§ **Excerpt**
That definitely seems promising! Though I’m a little uncomfortable about having 
to apply a patch to make it work.

However it’s got me curious; could I do something similar by defining a second 
IMAP protocol? Since the protocol !smtp option can enable client certificates 
for only some protocols, it seems like if I could copy (or symlink) the IMAP 
protocol into a second IMAPS protocol then I could possibly create the 
exception using protocol !imap !smtp, could something like that work? Of course 
I don’t know enough about how dovecot’s protocol modularity works, so I’m not 
sure what this would involve exactly, but if it could avoid the need for 
patching it might be a nice way to achieve the same goal.

> On 2 Feb 2016, at 12:44, Timo Sirainen <t...@iki.fi> wrote:
> 
> 
>> On 02 Feb 2016, at 14:19, Timo Sirainen <t...@iki.fi> wrote:
>> 
>> On 02 Feb 2016, at 13:09, Haravikk <dove...@haravikk.me> wrote:
>>> 
>>> So I still haven’t found a way to require client certificates only for port 
>>> 993/IMAPS while leaving unencrypted IMAP open for local, trusted, services.
>>> 
>>> Is there really no way to do this? I just found out how to do the same 
>>> thing for postfix (turns out it’s fairly easy, just a matter of adding the 
>>> settings in the right parts of master.cf instead of main.cf), allowing me 
>>> to restrict client certificate verification to port 587 (I don’t accept 
>>> port 465) without interfering with incoming mail server connections on port 
>>> 25.

§ **Task 1**
Reproduce the entries from the line containing "Солдат, подозреваемый в смертельном" through the end of the entries, swapping "кредит" for "заём" and changing nothing else. Leave the pictures out.
The entries below are unrelated to the message above.

§ **Records for the exercise**
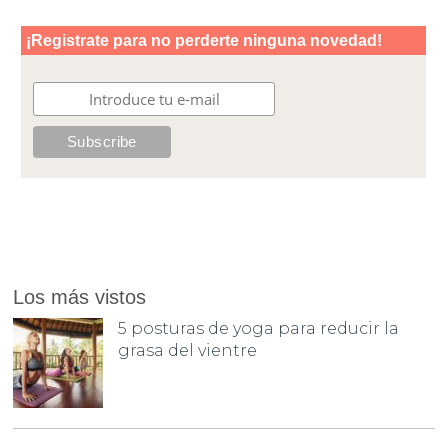
Los más vistos
5 posturas de yoga para reducir la
grasa del vientre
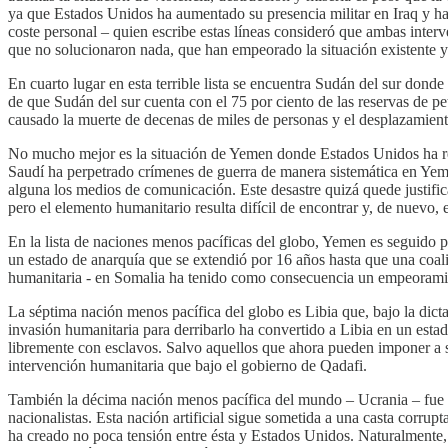
ya que Estados Unidos ha aumentado su presencia militar en Iraq y h
coste personal – quien escribe estas líneas consideró que ambas inter
que no solucionaron nada, que han empeorado la situación existente y
En cuarto lugar en esta terrible lista se encuentra Sudán del sur do
de que Sudán del sur cuenta con el 75 por ciento de las reservas de p
causado la muerte de decenas de miles de personas y el desplazamien
No mucho mejor es la situación de Yemen donde Estados Unidos ha resp
Saudí ha perpetrado crímenes de guerra de manera sistemática en Yeme
alguna los medios de comunicación. Este desastre quizá quede justific
pero el elemento humanitario resulta difícil de encontrar y, de nuevo, e
En la lista de naciones menos pacíficas del globo, Yemen es seguido p
un estado de anarquía que se extendió por 16 años hasta que una coal
humanitaria - en Somalia ha tenido como consecuencia un empeoramient
La séptima nación menos pacífica del globo es Libia que, bajo la dict
invasión humanitaria para derribarlo ha convertido a Libia en un estad
libremente con esclavos. Salvo aquellos que ahora pueden imponer a s
intervención humanitaria que bajo el gobierno de Qadafi.
También la décima nación menos pacífica del mundo – Ucrania – fue ob
nacionalistas. Esta nación artificial sigue sometida a una casta corru
ha creado no poca tensión entre ésta y Estados Unidos. Naturalmente, 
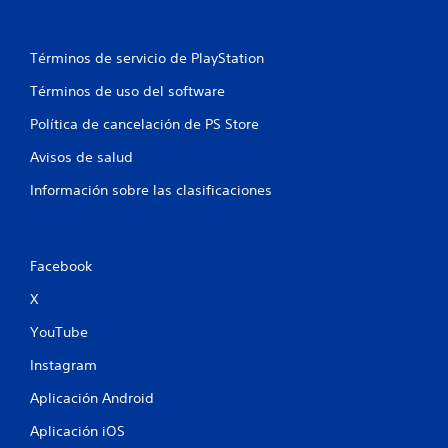
Términos de servicio de PlayStation
Términos de uso del software
Política de cancelación de PS Store
Avisos de salud
Información sobre las clasificaciones
Facebook
X
YouTube
Instagram
Aplicación Android
Aplicación iOS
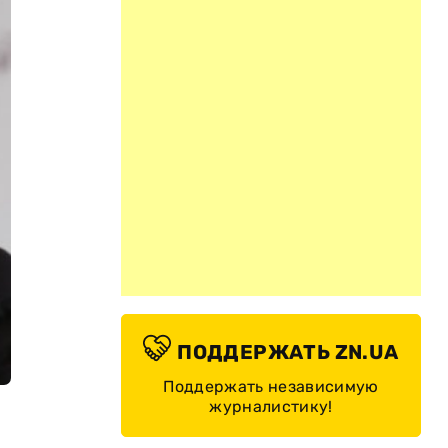
ПОДДЕРЖАТЬ ZN.UA
Поддержать независимую
журналистику!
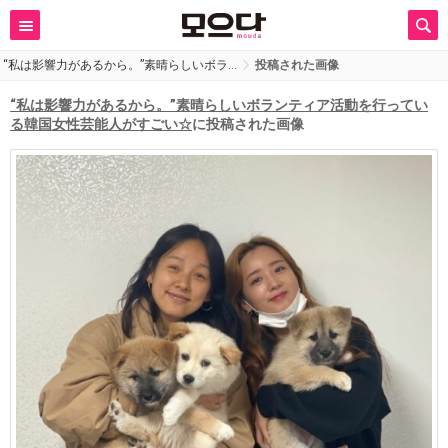
“私は影響力があるから。”素晴らしいボラ…
投稿された画像
“私は影響力があるから。”素晴らしいボランティア活動を行ってい
る韓国女性芸能人がすごい☆
に投稿された画像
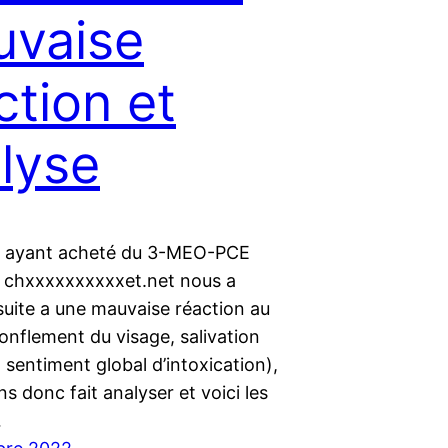
uvaise
ction et
lyse
r ayant acheté du 3-MEO-PCE
 chxxxxxxxxxxet.net nous a
suite a une mauvaise réaction au
onflement du visage, salivation
 sentiment global d’intoxication),
ns donc fait analyser et voici les
…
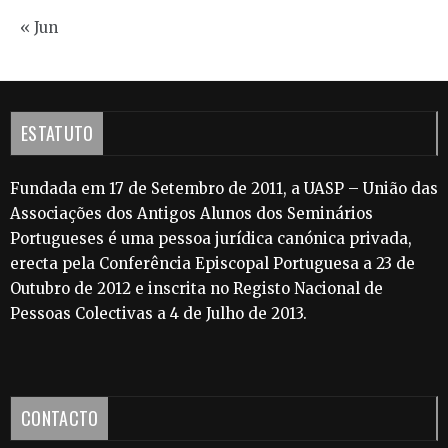
« Jun
ESTATUTO
Fundada em 17 de Setembro de 2011, a UASP – União das
Associações dos Antigos Alunos dos Seminários
Portugueses é uma pessoa jurídica canónica privada,
erecta pela Conferência Episcopal Portuguesa a 23 de
Outubro de 2012 e inscrita no Registo Nacional de
Pessoas Colectivas a 4 de Julho de 2013.
CONTACTO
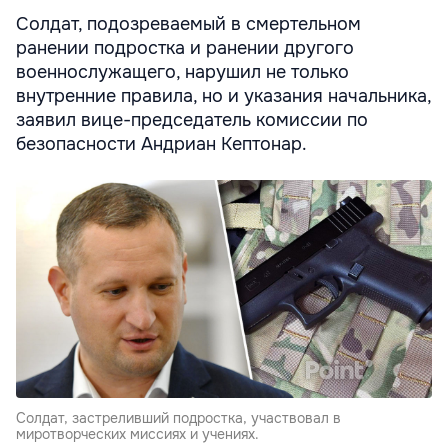
Солдат, подозреваемый в смертельном
ранении подростка и ранении другого
военнослужащего, нарушил не только
внутренние правила, но и указания начальника,
заявил вице-председатель комиссии по
безопасности Андриан Кептонар.
Солдат, застреливший подростка, участвовал в
миротворческих миссиях и учениях.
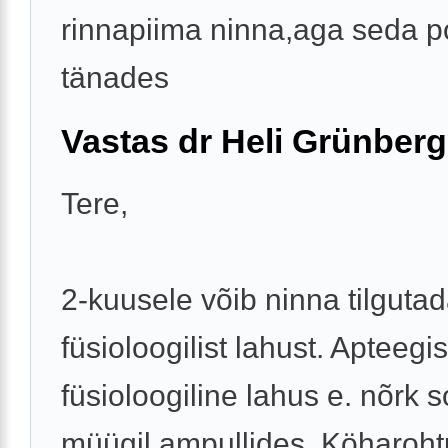
rinnapiima ninna,aga seda po
tänades
Vastas dr Heli Grünberg
Tere,
2-kuusele võib ninna tilguta
füsioloogilist lahust. Apteegi
füsioloogiline lahus e. nõrk 
müügil ampullides. Köharoh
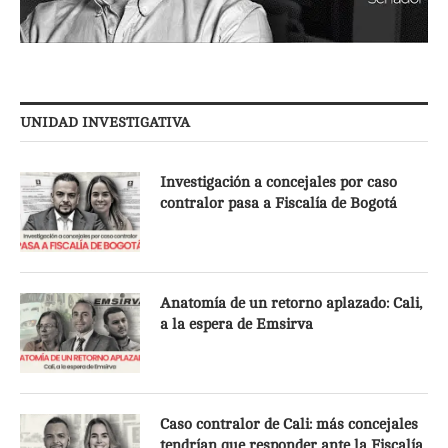
UNIDAD INVESTIGATIVA
Investigación a concejales por caso
contralor pasa a Fiscalía de Bogotá
Anatomía de un retorno aplazado: Cali,
a la espera de Emsirva
Caso contralor de Cali: más concejales
tendrían que responder ante la Fiscalía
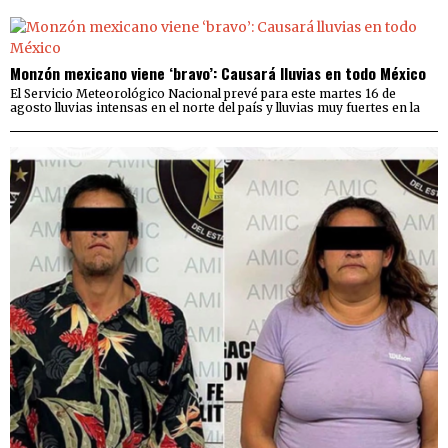
Monzón mexicano viene ‘bravo’: Causará lluvias en todo México
El Servicio Meteorológico Nacional prevé para este martes 16 de
agosto lluvias intensas en el norte del país y lluvias muy fuertes en la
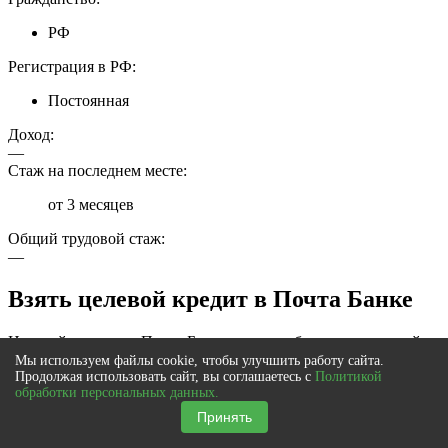
РФ
Регистрация в РФ:
Постоянная
Доход:
—
Стаж на последнем месте:
от 3 месяцев
Общий трудовой стаж:
—
Взять целевой кредит в Почта Банке
Целевой кредит от Почта Банка – это наиболее популярный
среди физических лиц кредит. Оформить его можно для
Мы используем файлы cookie, чтобы улучшить работу сайта.
реализации определенной задачи. Например, на:
Продолжая использовать сайт, вы соглашаетесь с
Политикой
обработки персональных данных.
Принять
Получение образования.
Ведение подсобного хозяйства.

§ **Task 2**
In the mailing list message about Dovecot, which port does Haravikk say they don't accept?

§ **Answer box 1**
Солдат, подозреваемый в смертельном
ранении подростка и ранении другого
военнослужащего, нарушил не только
внутренние правила, но и указания начальника,
заявил вице-председатель комиссии по
безопасности Андриан Кептонар.
Солдат, застреливший подростка, участвовал в
миротворческих миссиях и учениях.
rinnapiima ninna,aga seda po
tänades
Vastas dr Heli Grünberg
Tere,
2-kuusele võib ninna tilguta
füsioloogilist lahust. Apteegi
füsioloogiline lahus e. nõrk 
müügil ampullides. Köharoh
UNIDAD INVESTIGATIVA
Investigación a concejales por caso
contralor pasa a Fiscalía de Bogotá
Anatomía de un retorno aplazado: Cali,
a la espera de Emsirva
Caso contralor de Cali: más concejales
tendrían que responder ante la Fiscalía
Monzón mexicano viene ‘bravo’: Causará lluvias en todo México
El Servicio Meteorológico Nacional prevé para este martes 16 de
agosto lluvias intensas en el norte del país y lluvias muy fuertes en la
РФ
Регистрация в РФ:
Постоянная
Доход:
—
Стаж на последнем месте:
от 3 месяцев
Общий трудовой стаж:
—
Взять целевой заём в Почта Банке
Целевой заём от Почта Банка – это наиболее популярный
среди физических лиц заём. Оформить его можно для
Мы используем файлы cookie, чтобы улучшить работу сайта.
реализации определенной задачи. Например, на:
Продолжая использовать сайт, вы соглашаетесь с
Политикой
обработки персональных данных.
Принять
Получение образования.
Ведение подсобного хозяйства.

§ **Answer box 2**
Port 465.